The case for policing to be devolved to Wales
Mike Hedges, MS Swansea East
In Britain we have had piecemeal devolution with different powers devolved at separate times with no coherence. Whilst in the USA, Germany and most other countries areas of responsibility are either devolved or held centrally. In the USA California and New York have the same areas of responsibility as Montana and New Jersey. We have asymmetric devolution and as Spain has found that leads to problems.
A case has to be made for every additional power to be devolved which means that the powers devolved to Wales, Scotland, Northern Ireland and to English mayors vary considerably.
Policing has been devolved to both Scotland and Northern Ireland; Wales is the outlier. In London, Greater Manchester and West Yorkshire, the powers of the Police and Crime Commissioner have been merged into the mayoral role.
Why should Scotland, Northern Ireland, London, Greater Manchester, and West Yorkshire have policing devolved, and Wales not?
Because something has been devolved elsewhere within Britain is not the only argument in favour of devolving policing. Many of the levers which affect levels of crime have already been devolved to Wales, such as community safety, education, training, jobs, mental health services, alcohol and drug treatment, housing, healthy communities, as well as other services relating to social factors.
Tackling crime and reducing offending and reoffending necessitate the police working with other public services which already operate at different levels across Wales.
For example, support for those with mental health conditions both before they reach crisis point and after needs police intervention, and once people have entered the criminal justice system, that often means working with the Welsh NHS and local Health Boards.
If policing powers were devolved this would allow for much greater liaison between both services locally and by Ministers and civil servants at a strategic level within Wales, rather than between Wales and Westminster.
There is real potential for a successful Welsh model which can build on the strengths of devolution without cutting adrift from the United Kingdom. That is why I believe that police devolution should not include the UK National Crime Agency, national security, and counterterrorism.
Co-operation in policing clearly needs to extend not just to the British Isles, but into Europe and beyond. We know that crime and terrorism cross borders and we need co-ordinated measures to make sure that criminals cannot avoid charges by fleeing abroad.
The Welsh Government have shown their support by their investment in additional Community Support Officers.

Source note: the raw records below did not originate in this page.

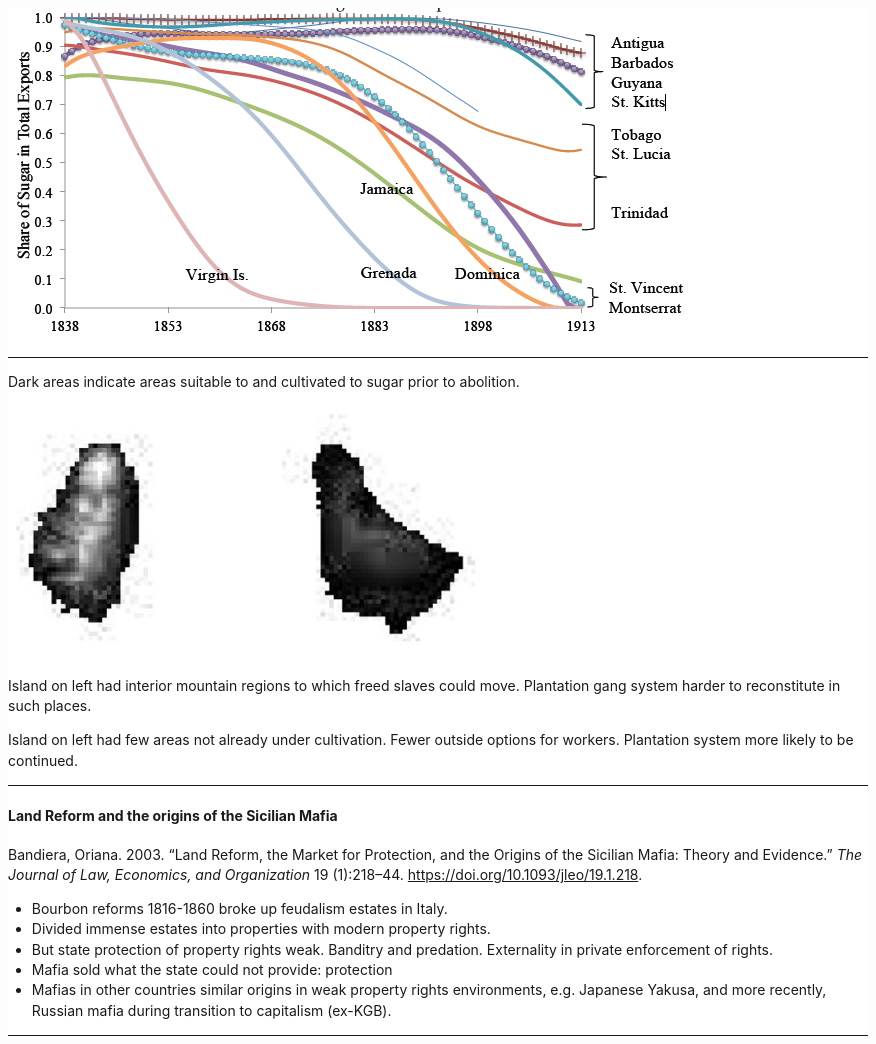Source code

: ![dippelfig2_1](media/dippelfig2_1.png)

---

Dark areas indicate areas suitable to and cultivated to sugar prior to abolition. 

![dippelfig1_2](media/dippelfig1_2.png)

Island on left had interior mountain regions to which freed slaves could move. Plantation gang system harder to reconstitute in such places.

 Island on left had few areas not already under cultivation.  Fewer outside options for workers. Plantation system more likely to be continued.

---

#### Land Reform and the origins of the Sicilian Mafia

Bandiera, Oriana. 2003. “Land Reform, the Market for Protection, and the Origins of the Sicilian Mafia: Theory and Evidence.” *The Journal of Law, Economics, and Organization* 19 (1):218–44. <https://doi.org/10.1093/jleo/19.1.218>.

- Bourbon reforms 1816-1860 broke up feudalism  estates in Italy.
- Divided immense estates into properties with modern property rights.
- But state protection of property rights weak. Banditry and predation. Externality in private enforcement of rights.
- Mafia sold what the state could not provide: protection
- Mafias in other countries similar origins in weak property rights environments, e.g. Japanese Yakusa, and more recently, Russian mafia during transition to capitalism (ex-KGB).

---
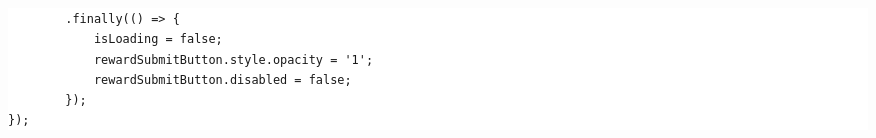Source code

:             .finally(() => {
                isLoading = false;
                rewardSubmitButton.style.opacity = '1';
                rewardSubmitButton.disabled = false;
            });
    });
</script>
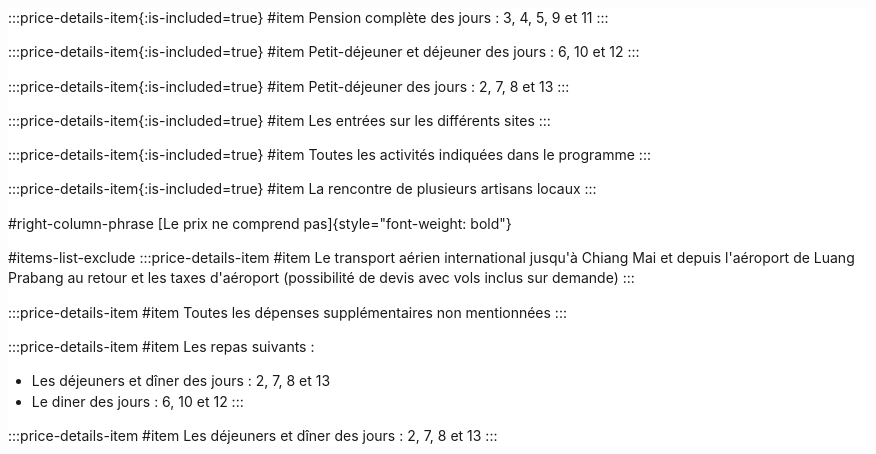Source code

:   :::price-details-item{:is-included=true}
  #item
  Pension complète des jours : 3, 4, 5, 9 et 11
  :::

  :::price-details-item{:is-included=true}
  #item
  Petit-déjeuner et déjeuner des jours : 6, 10 et 12
  :::

  :::price-details-item{:is-included=true}
  #item
  Petit-déjeuner des jours : 2, 7, 8 et 13
  :::

  :::price-details-item{:is-included=true}
  #item
  Les entrées sur les différents sites
  :::

  :::price-details-item{:is-included=true}
  #item
  Toutes les activités indiquées dans le programme
  :::

  :::price-details-item{:is-included=true}
  #item
  La rencontre de plusieurs artisans locaux
  :::

#right-column-phrase
[Le prix ne comprend pas]{style="font-weight: bold"}

#items-list-exclude
  :::price-details-item
  #item
  Le transport aérien international jusqu'à Chiang Mai et depuis l'aéroport de Luang Prabang au retour et les taxes d'aéroport (possibilité de devis avec vols inclus sur demande)
  :::

  :::price-details-item
  #item
  Toutes les dépenses supplémentaires non mentionnées
  :::

  :::price-details-item
  #item
  Les repas suivants :

-   Les déjeuners et dîner des jours : 2, 7, 8 et 13
-   Le diner des jours : 6, 10 et 12
  :::

  :::price-details-item
  #item
  Les déjeuners et dîner des jours : 2, 7, 8 et 13
  :::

The Welsh Government’s expansion of Community Support Officers, increasing their visibility, has had a positive effect on both crime and anti-social behaviour.
Obviously, national security needs to be excluded because dealing with spies or terrorists needs to be done on, at least, a British basis. Also, the National Crime Agency is a crime-fighting agency that needs to bring the full weight of the law to bear in cutting serious and organised crime.
What this leaves, then, is the day-to-day policing carried out by the four Welsh police forces. The police do not work in isolation; they work closely with the fire and ambulance services which are both devolved. When you dial 999, you are not asked if you want a devolved or non-devolved service. Another argument in favour of devolving policing is the ability to better connect policing with other devolved services such as support for victims of domestic abuse and the health service.
With policing devolved to both Scotland and Northern Ireland it is anomalous that it has not been devolved in Wales. The same logic that led to policing devolved to Scotland and Northern Ireland applies to Wales. Looking at continental Europe and North America, it is Wales that appears out of step. Across most of the democratic world, other than control of national security and serious crime, policing is carried out by the regional or local police forces.
I believe that the way forward is to devolve most policing to the Senedd but keep the UK National Crime Agency and national security services centrally. Just remember that up until the 1960s the large cities of Britain policed themselves without anyone outside the Home Office having any concerns.